Выведенный из себя московский главнокомандующий
(с 30 октября 1816 г. он назывался уже военным
генерал-губернатором) предупреждал, что если кто
из бродяг совершит преступление, то «допустившие
праздношатательство оных подвергнутся
строжайшему законному взысканию».
Прошел еще год. Место Ивашкина занял А.С. Шульгин.
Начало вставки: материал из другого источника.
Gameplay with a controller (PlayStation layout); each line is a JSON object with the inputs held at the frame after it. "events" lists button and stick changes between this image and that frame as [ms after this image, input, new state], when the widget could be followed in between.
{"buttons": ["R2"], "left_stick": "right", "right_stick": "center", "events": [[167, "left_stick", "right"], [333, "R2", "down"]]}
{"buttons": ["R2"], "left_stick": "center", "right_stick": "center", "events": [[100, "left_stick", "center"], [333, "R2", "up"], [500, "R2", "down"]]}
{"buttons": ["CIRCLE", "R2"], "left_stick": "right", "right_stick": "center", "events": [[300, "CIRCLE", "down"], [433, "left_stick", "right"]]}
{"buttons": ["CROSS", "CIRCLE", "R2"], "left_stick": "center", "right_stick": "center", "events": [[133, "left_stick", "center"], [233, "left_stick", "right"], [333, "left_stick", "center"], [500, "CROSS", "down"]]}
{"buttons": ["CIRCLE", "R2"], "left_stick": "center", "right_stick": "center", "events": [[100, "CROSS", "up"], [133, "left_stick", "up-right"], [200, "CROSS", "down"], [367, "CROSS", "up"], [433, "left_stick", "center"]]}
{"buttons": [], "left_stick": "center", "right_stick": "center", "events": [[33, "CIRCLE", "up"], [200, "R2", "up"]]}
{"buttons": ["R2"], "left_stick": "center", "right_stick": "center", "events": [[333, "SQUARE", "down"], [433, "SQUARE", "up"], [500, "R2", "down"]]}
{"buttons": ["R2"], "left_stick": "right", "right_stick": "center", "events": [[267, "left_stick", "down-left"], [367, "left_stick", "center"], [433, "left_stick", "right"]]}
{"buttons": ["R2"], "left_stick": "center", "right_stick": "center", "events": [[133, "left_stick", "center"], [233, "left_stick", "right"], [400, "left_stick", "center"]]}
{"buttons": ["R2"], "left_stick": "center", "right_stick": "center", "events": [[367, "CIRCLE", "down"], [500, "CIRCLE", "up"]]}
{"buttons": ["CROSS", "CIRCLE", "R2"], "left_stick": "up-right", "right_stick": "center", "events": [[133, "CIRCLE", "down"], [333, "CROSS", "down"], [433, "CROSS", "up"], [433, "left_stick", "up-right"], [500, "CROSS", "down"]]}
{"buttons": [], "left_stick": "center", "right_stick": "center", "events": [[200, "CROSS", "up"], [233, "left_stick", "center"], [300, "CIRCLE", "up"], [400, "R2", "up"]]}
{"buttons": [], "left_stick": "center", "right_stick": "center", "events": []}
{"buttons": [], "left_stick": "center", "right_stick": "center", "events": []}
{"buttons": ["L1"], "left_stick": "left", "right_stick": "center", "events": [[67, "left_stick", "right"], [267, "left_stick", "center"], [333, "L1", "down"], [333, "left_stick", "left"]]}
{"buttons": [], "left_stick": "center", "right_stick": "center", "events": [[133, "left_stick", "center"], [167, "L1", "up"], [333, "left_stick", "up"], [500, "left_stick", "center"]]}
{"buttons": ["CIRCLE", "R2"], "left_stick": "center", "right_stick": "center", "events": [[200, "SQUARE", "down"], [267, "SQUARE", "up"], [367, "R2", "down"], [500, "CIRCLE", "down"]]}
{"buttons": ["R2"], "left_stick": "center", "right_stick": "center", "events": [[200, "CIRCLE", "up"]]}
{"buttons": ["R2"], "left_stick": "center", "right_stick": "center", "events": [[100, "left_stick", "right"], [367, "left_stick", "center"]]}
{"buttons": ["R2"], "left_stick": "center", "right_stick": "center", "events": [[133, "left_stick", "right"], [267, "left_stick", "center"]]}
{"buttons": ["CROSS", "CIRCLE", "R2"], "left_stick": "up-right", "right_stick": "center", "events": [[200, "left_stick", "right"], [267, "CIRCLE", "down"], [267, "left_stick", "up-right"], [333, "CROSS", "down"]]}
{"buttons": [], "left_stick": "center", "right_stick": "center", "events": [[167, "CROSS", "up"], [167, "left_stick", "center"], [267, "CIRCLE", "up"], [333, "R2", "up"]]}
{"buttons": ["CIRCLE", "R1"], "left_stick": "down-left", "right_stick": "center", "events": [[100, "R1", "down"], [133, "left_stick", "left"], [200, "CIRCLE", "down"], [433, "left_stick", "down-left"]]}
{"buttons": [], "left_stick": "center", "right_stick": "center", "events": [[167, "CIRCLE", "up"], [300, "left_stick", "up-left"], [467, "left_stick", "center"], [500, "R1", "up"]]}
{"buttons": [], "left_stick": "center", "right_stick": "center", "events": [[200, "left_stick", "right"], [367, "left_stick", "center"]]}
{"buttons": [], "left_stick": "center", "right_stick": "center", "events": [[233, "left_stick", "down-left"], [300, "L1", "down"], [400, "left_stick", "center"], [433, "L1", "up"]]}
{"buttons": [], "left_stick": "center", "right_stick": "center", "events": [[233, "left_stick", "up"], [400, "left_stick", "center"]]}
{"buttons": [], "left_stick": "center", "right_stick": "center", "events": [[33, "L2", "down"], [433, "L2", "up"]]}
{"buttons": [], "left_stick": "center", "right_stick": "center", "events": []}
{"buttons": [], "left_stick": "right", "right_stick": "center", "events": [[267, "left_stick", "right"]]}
28 июля 1816 г. А.П. Тормасов направил к новому
обер-полицмейстеру письмо, в котором говорилось:
«Предместнику Вашему поставлено было в
обязанность, чтобы, сделав строжайшее частным
приставам предписание о приведении всех нищих в
их частях в известность и об удалении оных по
силе 110 и 120 статей Устава благочиния, представил
мне в свое время отчет, сколько таковых нищих по
всем частям города в известность приведено будет
и куда они им для удержания от
праздношатательства распределены и разосланы
будут. А как по сие время предписание сие
осталось без всякого исполнения, то возобновляя
оное Вашему Превосходительству, я ожидаю от
деятельности Вашей лучшего в исполнении сего
успеха, который тем более нужен, что Государь
император намерен удостоить столицу Высочайшего
своего посещения».
Через некоторое время А.С. Шульгин рапортовал
московскому главнокомандующему. «На предписание
Вашего Высокопревосходительства имею честь
донести, что бродяги, калеки и нищие по
сделанному мною распоряжению чрез чиновников
полиции почти все по принадлежности из города
удалены или препровождены в Дом градского
общества (орган самоуправления купцов, мещан и
ремесленников. — Авт.). Если же доныне и
остается какая-либо самомалейшая часть оных, то и
о сих скрывающихся взяты подобные же меры».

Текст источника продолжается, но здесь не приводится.